Durante décadas, a ideia de investir no exterior parecia coisa de milionário. As operações exigiam uso de estruturas complexas, como trusts e offshores, que têm um custo elevado. Ou você teria de abrir uma conta-corrente em dólar diretamente em um banco autorizado a operar no mercado americano e, depois, cadastrar-se em uma corretora de valores internacional.
Nos últimos anos, porém, investir no exterior ficou muito mais fácil. A digitalização do setor financeiro abriu as portas dos mercados internacionais para investidores de todos os perfis.
Isso porque hoje é possível abrir uma conta internacional em moeda forte totalmente on-line, via app, em várias instituições. Os bancos digitais criaram ecossistemas que incluem contas globais de investimento conectadas à versão de pagamentos e a uma plataforma de produtos financeiros no exterior.

> [Requisitos das tarefas]:
a. Segundo o texto sobre investimentos no exterior, o que abriu as portas dos mercados internacionais para investidores de todos os perfis?
b. Dê continuidade ao texto sobre investimentos no exterior, começando logo após a última frase apresentada.

> [Material fornecido]:

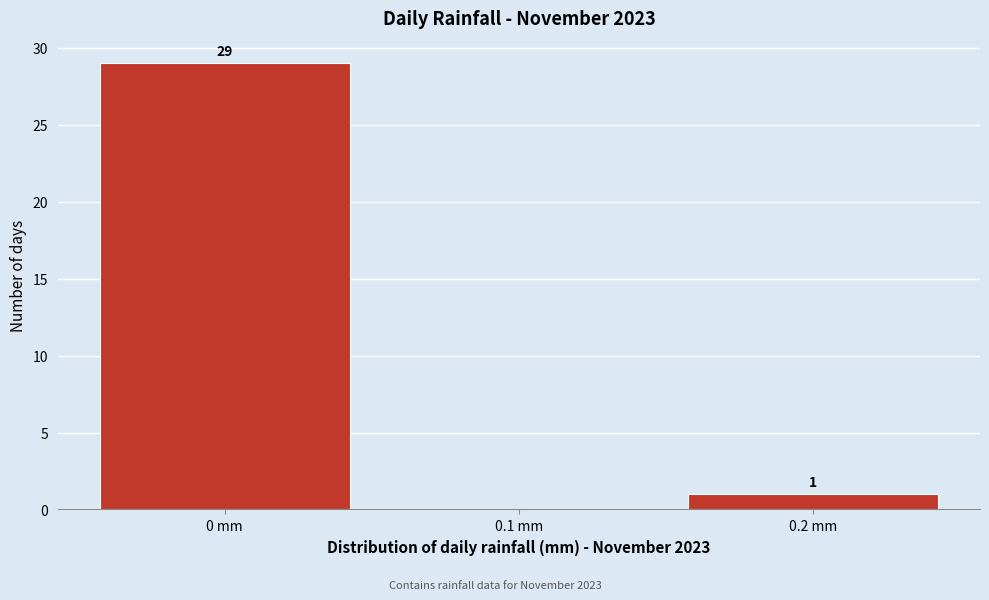

Which range on the x-axis has the tallest bar?

-0.05 to 0.05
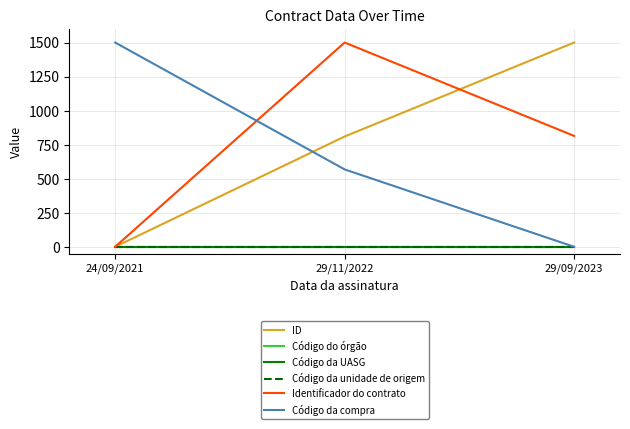

What is the label of the 2nd point from the left?

29/11/2022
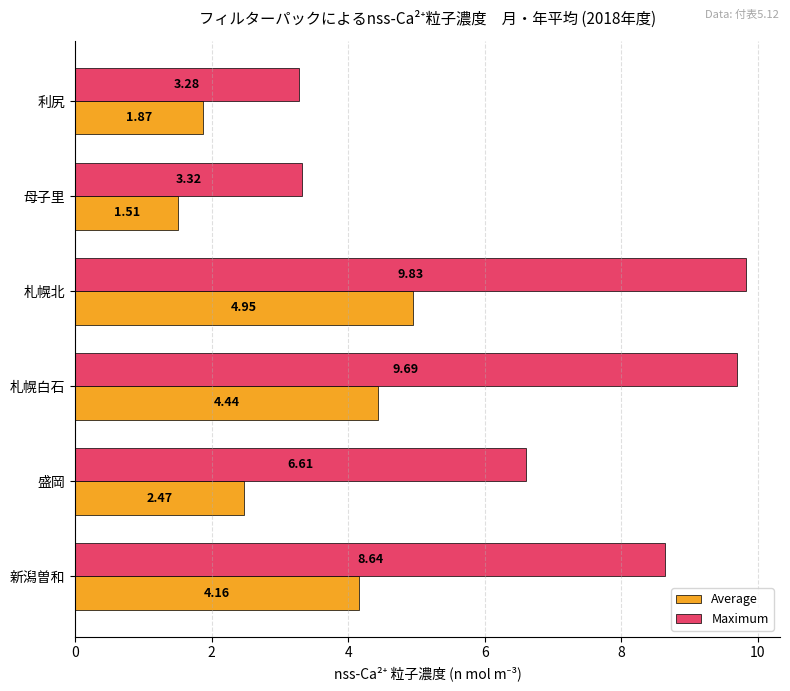

Which series has the largest range (max minus min)?

Maximum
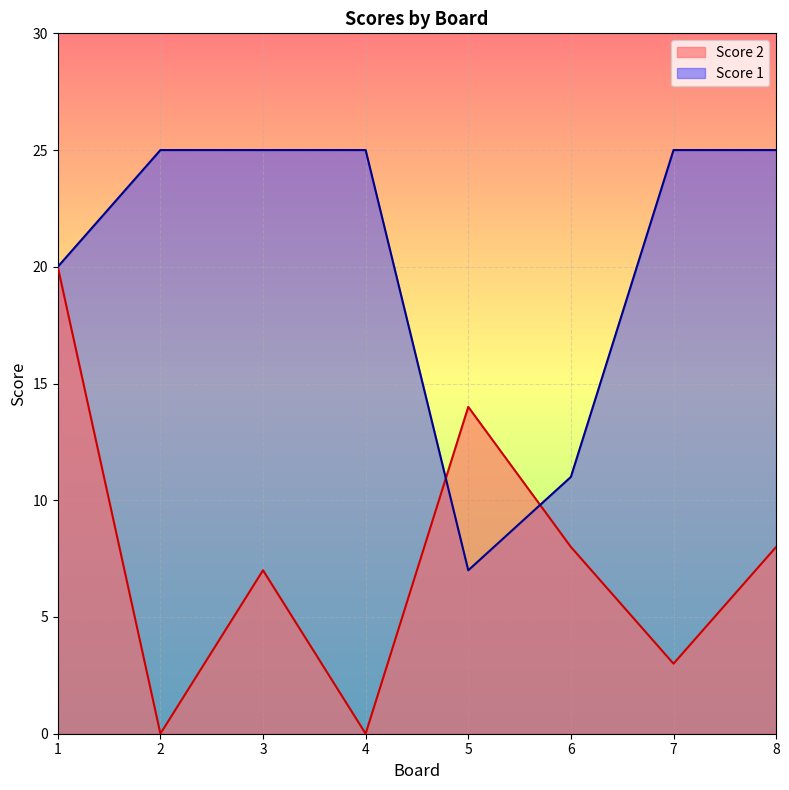

How many intersections are there between Score 2 and Score 1?

2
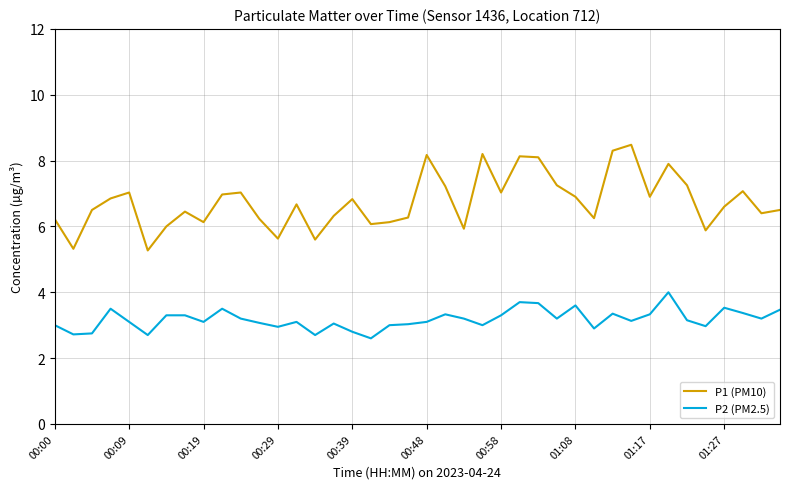

What is the greatest value displayed?

8.5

> [Suas respostas escritas]:
a. A digitalização do setor financeiro.

b.
Os aplicativos permitem ao usuário converter reais em dólar ou outra divisa com alguns cliques. Também possibilitam fazer aplicações diretamente na moeda americana em fundos, renda fixa, ações, ETFs, corporate bonds (títulos privados) e títulos do Tesouro dos EUA. E o cliente faz tudo isso de maneira tão simples e fácil quanto aplicar em reais no Brasil, sem precisar usar as estruturas mais sofisticadas.
Funciona assim: você escolhe a instituição que melhor atende seus planos de investimentos – vale pesquisar quais tipos de aplicações cada banco ou corretora daqui oferece lá fora. É tranquilo aderir a mais de uma instituição, porque, em geral, as contas globais não têm cobrança de taxas de manutenção. Depois você tem ainda de confirmar a abertura da versão para investimentos.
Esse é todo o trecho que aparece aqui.